## BEGIN Source extract

I have a UIView which is placed on the screen via several constraints. Some of the constraints are owned by the superview, others are owned by other ancestors (e.g. perhaps the view property of a UIViewController).
I want to remove all of these old constraints, and place it somewhere new using new constraints.
How can I do this without creating an IBOutlet for every single constraint and having to remember which view owns said constraint?
To elaborate, the naive approach would be to create a bunch of IBOutlets for each of the constraints, and would then involve calling code such as:
[viewA removeConstraint:self.myViewsLeftConstraint];
[viewB removeConstraint:self.myViewsTopConstraint];
[viewB removeConstraint:self.myViewsBottomConstraint];
[self.view removeConstraint:self.myViewsRightConstraint];
The problem with this code is that even in the simplest case, I would need to create 2 IBOutlets. For complex layouts, this could easily reach 4 or 8 required IBOutlets. Furthermore, I would need to ensure that my call to remove the constraint is being called on the proper view. For example, imagine that myViewsLeftConstraint is owned by viewA. If I were to accidentally call [self.view removeConstraint:self.myViewsLeftConstraint], nothing would happen.
Note: The method constraintsAffectingLayoutForAxis looks promising, but is intended for debugging purposes only.
Update: Many of the answers I am receiving deal with self.constraints, self.superview.constraints, or some variant of those. These solutions won't work since those methods return only the constraints owned by the view, not the ones affecting the view.
To clarify the problem with these solutions, consider this view hierarchy:
Now imagine we create the following constraints, and always attach them to their nearest common ancestor:
- C0: Me: same top as Son (owned by Me)
- C1: Me: width = 100 (owned by Me)
- C2: Me: same height as Brother (owned by Father)
- C3: Me: same top as Uncle (owned by Grandfather)
- C4: Me: same left as Grandfather (owned by Grandfather)
- C5: Brother: same left as Father (owned by Father)
- C6: Uncle: same left as Grandfather (owned by Grandfather)
- C7: Son: same left as Daughter (owned by Me)
Now imagine we want to remove all constraints affecting Me. Any proper solution should remove [C0,C1,C2,C3,C4] and nothing else.
If I use self.constraints (where self is Me), I will get [C0,C1,C7], since those are the only constraints owned by Me. Obviously it wouldn't be enough to remove this since it is missing [C2,C3,C4]. Furthermore, it is removing C7 unnecessarily.

## END Source extract
## BEGIN Dataset

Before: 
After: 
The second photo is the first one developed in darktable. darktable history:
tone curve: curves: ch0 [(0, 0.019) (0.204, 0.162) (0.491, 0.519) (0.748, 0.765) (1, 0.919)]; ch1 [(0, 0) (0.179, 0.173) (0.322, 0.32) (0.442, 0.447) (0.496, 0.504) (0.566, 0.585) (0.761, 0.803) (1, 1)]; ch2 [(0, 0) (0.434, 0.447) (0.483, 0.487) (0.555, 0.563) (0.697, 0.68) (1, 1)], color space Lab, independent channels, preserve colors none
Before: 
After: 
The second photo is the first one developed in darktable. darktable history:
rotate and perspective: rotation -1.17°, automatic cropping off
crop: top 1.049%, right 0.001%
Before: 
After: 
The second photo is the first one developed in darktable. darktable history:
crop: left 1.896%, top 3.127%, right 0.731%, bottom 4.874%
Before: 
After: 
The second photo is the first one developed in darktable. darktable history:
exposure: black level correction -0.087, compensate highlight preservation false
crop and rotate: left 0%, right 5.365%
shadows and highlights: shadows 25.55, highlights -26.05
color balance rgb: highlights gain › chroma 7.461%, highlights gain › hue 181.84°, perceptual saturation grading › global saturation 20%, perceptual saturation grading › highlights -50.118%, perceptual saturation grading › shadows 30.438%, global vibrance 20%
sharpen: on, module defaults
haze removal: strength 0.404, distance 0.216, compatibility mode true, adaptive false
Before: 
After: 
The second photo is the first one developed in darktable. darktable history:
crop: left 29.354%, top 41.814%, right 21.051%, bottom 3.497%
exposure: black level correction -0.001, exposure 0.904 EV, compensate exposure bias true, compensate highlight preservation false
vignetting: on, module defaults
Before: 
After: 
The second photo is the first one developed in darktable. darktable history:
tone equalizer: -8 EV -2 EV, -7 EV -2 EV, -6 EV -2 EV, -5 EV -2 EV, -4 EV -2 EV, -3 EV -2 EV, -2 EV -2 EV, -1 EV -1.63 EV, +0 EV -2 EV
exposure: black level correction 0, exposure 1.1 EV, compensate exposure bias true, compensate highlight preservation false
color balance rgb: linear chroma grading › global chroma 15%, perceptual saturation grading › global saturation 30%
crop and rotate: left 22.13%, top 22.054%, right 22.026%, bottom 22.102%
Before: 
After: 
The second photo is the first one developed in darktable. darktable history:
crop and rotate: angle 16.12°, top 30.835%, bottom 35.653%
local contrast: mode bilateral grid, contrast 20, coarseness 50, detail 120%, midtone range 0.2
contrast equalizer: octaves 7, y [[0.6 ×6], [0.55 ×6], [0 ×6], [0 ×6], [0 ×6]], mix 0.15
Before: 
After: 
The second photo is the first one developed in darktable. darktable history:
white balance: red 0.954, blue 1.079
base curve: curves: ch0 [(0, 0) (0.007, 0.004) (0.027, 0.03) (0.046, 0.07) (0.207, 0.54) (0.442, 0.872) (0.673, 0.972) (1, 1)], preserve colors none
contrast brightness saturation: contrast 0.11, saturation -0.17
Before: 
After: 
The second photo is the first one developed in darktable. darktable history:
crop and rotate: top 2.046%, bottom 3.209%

## END Dataset

**Stated exercise**
Print the passage from the question on removing view constraints, from "- C7: Son: same" up to and including "removing C7 unnecessarily.".

**Response below**
- C7: Son: same left as Daughter (owned by Me)
Now imagine we want to remove all constraints affecting Me. Any proper solution should remove [C0,C1,C2,C3,C4] and nothing else.
If I use self.constraints (where self is Me), I will get [C0,C1,C7], since those are the only constraints owned by Me. Obviously it wouldn't be enough to remove this since it is missing [C2,C3,C4]. Furthermore, it is removing C7 unnecessarily.